### PROMPT
Skip the pictures. Transcribe the rest of the data below without changing a word.

### Stored items
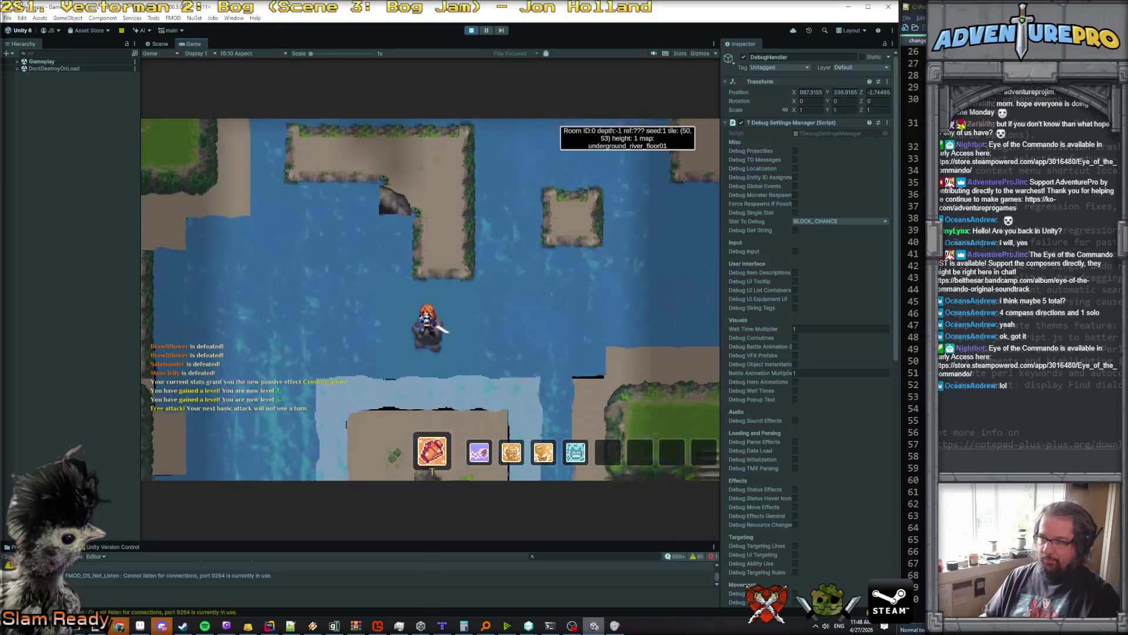
{"action": "key", "text": "Left"}
{"action": "key", "text": "Left"}
{"action": "key", "text": "Left"}
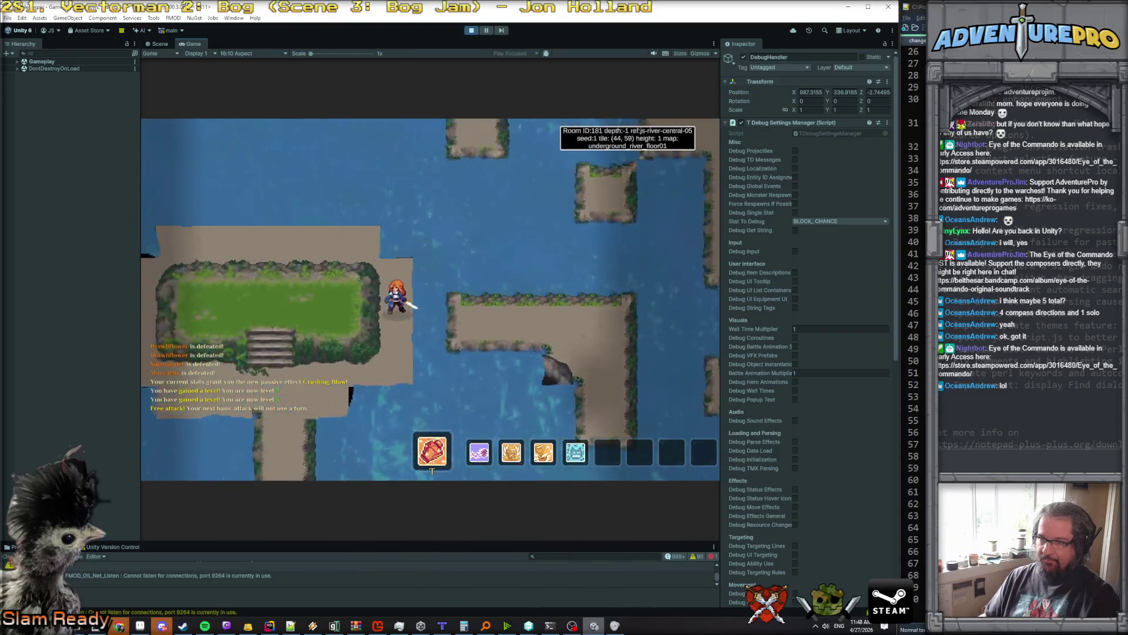
{"action": "key", "text": "Up"}
{"action": "key", "text": "Up"}
{"action": "key", "text": "Up"}
{"action": "key", "text": "Left"}
{"action": "key", "text": "Left"}
{"action": "key", "text": "Left"}
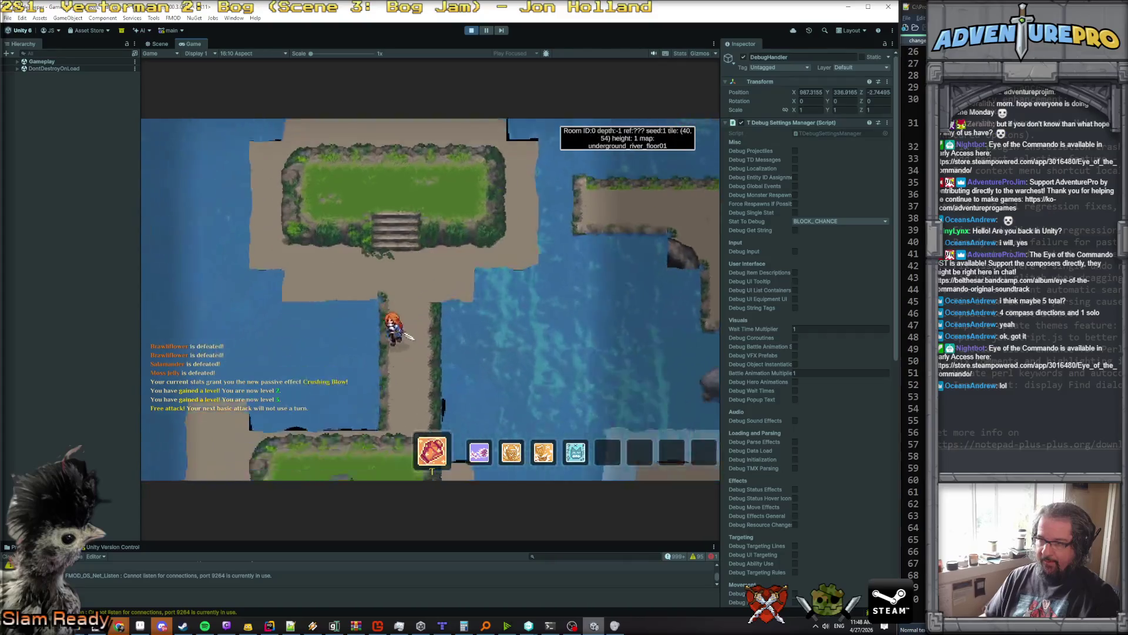
{"action": "key", "text": "Right"}
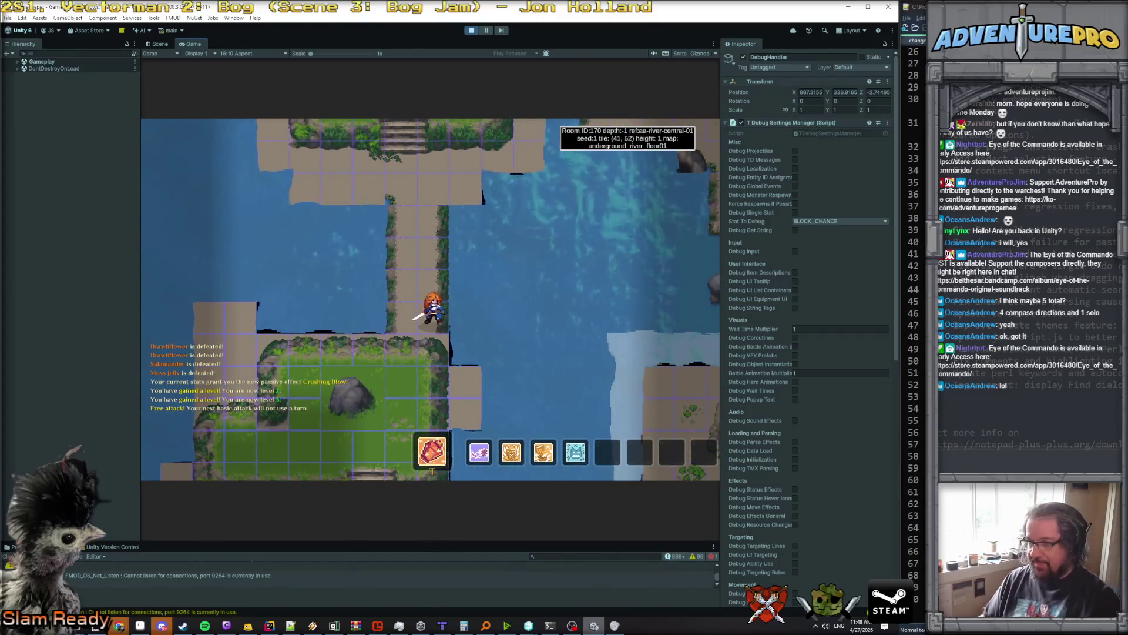
Step: Toggle noclip again from the console and move the hero north into room 0 at tile (51, 44)
{"action": "key", "text": "grave"}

### ANSWER BELOW
{"action": "key", "text": "Left"}
{"action": "key", "text": "Left"}
{"action": "key", "text": "Left"}
{"action": "key", "text": "Up"}
{"action": "key", "text": "Up"}
{"action": "key", "text": "Up"}
{"action": "key", "text": "Left"}
{"action": "key", "text": "Left"}
{"action": "key", "text": "Left"}
{"action": "key", "text": "Right"}
Step: Toggle noclip again from the console and move the hero north into room 0 at tile (51, 44)
{"action": "key", "text": "grave"}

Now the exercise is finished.